Assange segue sendo a face pública do WikiLeaks. Isso é bom ou ruim? Nunca foi um desejo de Julian ser ponto focal de todas as atenções, ele é bastante reservado e, na verdade, era pressionado por mim e por outros, porque tinha de haver alguém para responder às perguntas. Naquele momento foi a abordagem certa, mas agora ele se tornou um ímã para críticas.

Foi bom? Ruim? Absolutamente ruim para ele, que pagou o preço até agora. Por isso depositamos nossos esforços no caso, para lembrar que não se trata apenas de Julian Assange, mas do trabalho de todos os jornalistas.

O volume de investigações diminuiu. O caso reduziu a capacidade de ação do projeto? Temos mão de obra limitada. Ultimamente, tivemos sorte de ter um tremendo apoio daqueles que estão dispostos a apoiar a luta financeiramente. Mas decidi que precisávamos apenas fazer uma pausa. A importância de salvar o jornalismo é mais importante do que divulgar histórias.
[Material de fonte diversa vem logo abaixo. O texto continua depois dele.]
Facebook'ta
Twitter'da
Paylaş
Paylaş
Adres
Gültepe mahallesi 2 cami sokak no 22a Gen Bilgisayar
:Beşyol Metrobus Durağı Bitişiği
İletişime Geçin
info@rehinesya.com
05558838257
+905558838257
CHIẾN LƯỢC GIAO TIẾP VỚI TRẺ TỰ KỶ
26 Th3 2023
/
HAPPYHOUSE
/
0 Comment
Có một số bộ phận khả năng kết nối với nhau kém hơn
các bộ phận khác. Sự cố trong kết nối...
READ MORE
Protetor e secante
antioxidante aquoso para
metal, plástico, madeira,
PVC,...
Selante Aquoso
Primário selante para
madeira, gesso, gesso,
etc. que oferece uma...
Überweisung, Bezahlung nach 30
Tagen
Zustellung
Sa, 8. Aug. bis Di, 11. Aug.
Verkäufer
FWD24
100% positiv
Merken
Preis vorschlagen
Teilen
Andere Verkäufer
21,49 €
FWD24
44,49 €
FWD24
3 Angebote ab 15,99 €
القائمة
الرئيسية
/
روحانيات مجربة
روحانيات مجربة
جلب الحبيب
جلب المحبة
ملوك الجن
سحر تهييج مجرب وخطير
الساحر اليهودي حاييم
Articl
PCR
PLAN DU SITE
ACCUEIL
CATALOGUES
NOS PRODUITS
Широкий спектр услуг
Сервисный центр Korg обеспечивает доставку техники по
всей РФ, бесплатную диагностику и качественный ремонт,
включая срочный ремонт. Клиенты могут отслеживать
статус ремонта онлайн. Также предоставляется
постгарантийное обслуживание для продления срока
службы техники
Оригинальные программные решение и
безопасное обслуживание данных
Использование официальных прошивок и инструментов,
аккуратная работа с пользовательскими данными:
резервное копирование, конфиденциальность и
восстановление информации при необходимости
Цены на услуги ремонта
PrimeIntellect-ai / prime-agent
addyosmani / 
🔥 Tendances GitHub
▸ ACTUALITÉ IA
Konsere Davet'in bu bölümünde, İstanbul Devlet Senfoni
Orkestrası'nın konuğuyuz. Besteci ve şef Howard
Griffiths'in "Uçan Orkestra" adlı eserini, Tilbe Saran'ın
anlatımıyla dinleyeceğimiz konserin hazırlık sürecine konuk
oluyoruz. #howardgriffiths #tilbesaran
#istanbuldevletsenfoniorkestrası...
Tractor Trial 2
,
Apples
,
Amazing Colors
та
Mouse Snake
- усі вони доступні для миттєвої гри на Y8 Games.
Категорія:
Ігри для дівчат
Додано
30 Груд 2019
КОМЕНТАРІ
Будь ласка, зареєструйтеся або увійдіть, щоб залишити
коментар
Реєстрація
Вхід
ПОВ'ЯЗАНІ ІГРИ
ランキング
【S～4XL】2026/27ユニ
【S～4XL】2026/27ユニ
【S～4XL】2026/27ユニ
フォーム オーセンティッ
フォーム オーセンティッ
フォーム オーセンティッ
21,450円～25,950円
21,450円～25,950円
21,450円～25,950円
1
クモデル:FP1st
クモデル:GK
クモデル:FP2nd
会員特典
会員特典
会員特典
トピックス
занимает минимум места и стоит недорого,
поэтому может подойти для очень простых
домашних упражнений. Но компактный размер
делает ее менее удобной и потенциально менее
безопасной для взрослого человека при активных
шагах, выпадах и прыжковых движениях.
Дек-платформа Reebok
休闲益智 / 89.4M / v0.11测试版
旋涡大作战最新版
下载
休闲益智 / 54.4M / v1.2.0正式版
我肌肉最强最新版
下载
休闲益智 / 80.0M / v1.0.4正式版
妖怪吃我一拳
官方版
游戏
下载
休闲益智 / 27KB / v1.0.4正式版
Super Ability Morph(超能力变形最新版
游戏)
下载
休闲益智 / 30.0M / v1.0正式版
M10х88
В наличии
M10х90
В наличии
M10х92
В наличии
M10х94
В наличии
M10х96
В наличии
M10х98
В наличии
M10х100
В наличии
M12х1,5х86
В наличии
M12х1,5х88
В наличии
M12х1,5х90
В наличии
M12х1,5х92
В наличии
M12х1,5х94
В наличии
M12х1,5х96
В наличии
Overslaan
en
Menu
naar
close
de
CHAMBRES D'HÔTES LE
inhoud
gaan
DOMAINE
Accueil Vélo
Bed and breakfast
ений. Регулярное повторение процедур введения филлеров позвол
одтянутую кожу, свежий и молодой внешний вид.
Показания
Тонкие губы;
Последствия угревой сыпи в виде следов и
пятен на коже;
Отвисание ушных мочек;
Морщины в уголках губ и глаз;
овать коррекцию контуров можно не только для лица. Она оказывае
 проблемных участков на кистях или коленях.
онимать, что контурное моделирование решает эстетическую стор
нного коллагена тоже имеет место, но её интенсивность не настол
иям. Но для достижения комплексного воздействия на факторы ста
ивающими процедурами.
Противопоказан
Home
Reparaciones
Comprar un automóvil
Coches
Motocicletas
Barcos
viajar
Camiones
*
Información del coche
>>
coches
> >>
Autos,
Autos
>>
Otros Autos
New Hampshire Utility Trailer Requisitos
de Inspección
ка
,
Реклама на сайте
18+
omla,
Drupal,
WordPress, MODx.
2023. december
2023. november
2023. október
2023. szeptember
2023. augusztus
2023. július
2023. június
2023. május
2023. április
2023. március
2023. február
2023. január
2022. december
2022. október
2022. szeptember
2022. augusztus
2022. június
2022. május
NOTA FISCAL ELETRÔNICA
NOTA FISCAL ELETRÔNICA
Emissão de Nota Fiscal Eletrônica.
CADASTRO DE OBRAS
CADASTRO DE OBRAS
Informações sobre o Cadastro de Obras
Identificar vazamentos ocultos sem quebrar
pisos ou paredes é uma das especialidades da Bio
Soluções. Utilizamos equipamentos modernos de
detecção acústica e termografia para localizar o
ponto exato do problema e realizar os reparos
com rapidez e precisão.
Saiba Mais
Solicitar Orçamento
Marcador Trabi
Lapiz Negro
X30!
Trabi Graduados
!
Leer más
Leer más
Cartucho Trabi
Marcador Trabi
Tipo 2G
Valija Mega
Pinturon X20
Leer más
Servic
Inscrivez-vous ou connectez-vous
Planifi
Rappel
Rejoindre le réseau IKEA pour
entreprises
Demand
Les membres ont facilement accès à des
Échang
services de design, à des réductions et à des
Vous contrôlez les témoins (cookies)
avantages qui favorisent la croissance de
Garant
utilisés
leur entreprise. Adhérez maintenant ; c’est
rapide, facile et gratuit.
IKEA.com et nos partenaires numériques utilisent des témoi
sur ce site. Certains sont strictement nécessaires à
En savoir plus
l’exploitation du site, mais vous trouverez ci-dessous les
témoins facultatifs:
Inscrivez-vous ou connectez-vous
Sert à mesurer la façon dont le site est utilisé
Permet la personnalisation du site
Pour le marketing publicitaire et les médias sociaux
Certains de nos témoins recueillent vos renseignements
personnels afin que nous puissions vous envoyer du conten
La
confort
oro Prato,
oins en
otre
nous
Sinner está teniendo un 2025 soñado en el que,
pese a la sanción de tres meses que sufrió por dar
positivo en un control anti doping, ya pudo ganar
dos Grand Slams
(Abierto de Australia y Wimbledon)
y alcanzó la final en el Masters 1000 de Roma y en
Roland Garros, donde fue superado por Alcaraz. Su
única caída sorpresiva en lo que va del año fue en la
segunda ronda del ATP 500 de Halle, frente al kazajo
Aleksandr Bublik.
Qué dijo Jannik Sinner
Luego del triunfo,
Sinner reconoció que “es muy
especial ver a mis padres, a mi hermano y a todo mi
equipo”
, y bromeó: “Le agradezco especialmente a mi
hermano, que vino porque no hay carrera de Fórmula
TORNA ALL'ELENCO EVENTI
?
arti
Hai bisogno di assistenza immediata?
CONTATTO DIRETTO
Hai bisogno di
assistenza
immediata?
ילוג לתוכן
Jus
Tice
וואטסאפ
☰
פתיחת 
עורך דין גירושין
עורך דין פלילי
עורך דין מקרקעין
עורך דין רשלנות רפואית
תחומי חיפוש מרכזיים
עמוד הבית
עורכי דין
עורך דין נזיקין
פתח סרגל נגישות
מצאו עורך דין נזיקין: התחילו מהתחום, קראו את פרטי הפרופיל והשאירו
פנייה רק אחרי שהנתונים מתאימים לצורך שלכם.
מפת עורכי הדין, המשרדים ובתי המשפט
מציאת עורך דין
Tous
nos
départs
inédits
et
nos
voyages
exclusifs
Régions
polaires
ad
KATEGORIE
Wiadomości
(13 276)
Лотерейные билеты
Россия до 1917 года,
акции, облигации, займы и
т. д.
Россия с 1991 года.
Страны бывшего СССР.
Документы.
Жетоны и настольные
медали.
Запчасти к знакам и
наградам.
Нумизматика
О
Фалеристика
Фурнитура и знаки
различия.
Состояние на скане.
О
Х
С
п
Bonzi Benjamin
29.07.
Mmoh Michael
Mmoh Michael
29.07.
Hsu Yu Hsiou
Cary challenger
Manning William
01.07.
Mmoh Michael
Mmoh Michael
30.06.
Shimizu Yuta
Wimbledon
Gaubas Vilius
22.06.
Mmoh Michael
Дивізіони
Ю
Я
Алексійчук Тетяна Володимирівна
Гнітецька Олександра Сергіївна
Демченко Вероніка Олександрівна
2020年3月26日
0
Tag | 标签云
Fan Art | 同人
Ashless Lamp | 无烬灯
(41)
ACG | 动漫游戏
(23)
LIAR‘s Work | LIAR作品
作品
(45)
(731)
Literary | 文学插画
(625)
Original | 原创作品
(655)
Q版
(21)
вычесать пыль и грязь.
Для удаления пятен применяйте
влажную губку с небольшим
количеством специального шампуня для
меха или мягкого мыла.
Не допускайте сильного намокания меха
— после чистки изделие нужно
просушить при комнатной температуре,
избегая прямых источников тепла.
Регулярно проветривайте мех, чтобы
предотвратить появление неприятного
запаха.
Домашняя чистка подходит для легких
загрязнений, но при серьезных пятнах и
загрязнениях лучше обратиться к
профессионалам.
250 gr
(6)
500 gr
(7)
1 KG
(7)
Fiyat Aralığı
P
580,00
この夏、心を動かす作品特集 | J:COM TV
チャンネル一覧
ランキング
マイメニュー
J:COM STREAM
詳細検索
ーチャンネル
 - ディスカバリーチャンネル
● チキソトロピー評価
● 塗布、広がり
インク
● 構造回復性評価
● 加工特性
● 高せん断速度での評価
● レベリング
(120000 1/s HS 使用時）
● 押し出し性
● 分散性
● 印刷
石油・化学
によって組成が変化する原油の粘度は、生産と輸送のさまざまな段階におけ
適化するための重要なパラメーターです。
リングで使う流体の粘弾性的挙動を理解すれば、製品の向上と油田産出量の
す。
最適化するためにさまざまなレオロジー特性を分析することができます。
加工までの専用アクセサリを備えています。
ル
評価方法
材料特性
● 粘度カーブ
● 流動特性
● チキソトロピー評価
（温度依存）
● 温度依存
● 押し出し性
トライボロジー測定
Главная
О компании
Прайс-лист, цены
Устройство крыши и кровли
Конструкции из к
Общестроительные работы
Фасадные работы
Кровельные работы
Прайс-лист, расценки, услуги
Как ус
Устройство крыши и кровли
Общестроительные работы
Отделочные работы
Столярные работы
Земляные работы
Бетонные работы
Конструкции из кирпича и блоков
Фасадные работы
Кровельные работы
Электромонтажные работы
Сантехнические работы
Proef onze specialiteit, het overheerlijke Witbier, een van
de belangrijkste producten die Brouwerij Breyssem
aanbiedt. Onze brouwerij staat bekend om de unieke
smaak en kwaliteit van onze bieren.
Ainda assim, influenciamos o jornalismo. Edward Snowden não teria vazado seu material se não fosse o WikiLeaks. Os Panamá Papers não teriam acontecido. Julian criou um grande legado.

Como Assange está? O senhor o tem visitado? Médicos londrinos chegaram à conclusão de que sua saúde mental se deteriorou ao ponto de ele correr o risco de pensar em suicídio. Sou um dos poucos fora da família mais próxima e dos advogados que podem visitá-lo. Ele é um homem resiliente, mas eu realmente temo por sua vida. Ele emagreceu muito, não faz exercícios adequados há anos.

Quando o Equador encerrou o asilo, a relação com a embaixada estava fragilizada. Haviam cortado a internet dele por interferir em assuntos de outros Estados, há histórias sobre ele andar de skate no prédio e irritar autoridades. O comportamento dele pesou? Não, essa história do skate é ridícula. Esses fatores foram uma explicação posterior, uma cortina de fumaça para tentar justificar uma medida injustificável do governo de Lenín Moreno. Sabemos que havia uma ligação entre a ajuda econômica que foi prometida e entregue em reuniões de Mike Pence [ex-vice-presidente dos EUA] em Quito.

Como avalia o momento da liberdade de imprensa no mundo? A imprensa está lidando com uma situação muito precária, e acho que tudo se deteriorou com a pandemia de Covid. Um dos principais exemplos disso é a permissão e o apoio dos governos para que empresas privadas de mídia social atuem para controlar a desinformação —que de fato é algo horrível e que precisa ser combatido, mas não assim.

Ao mesmo tempo, acho que deve haver um exame de consciência dos jornalistas sobre seu papel no mundo democrático e a quem estão servindo, para que não terminemos em um lugar muito ruim.


Raio-X | Kristinn Hrafnsson, 60

Jornalista, editor-chefe e porta-voz do WikiLeaks desde 2010. Trabalhou duas décadas como jornalista na Islândia, seu país de origem, a maior parte do tempo na RUV, empresa de comunicação pública.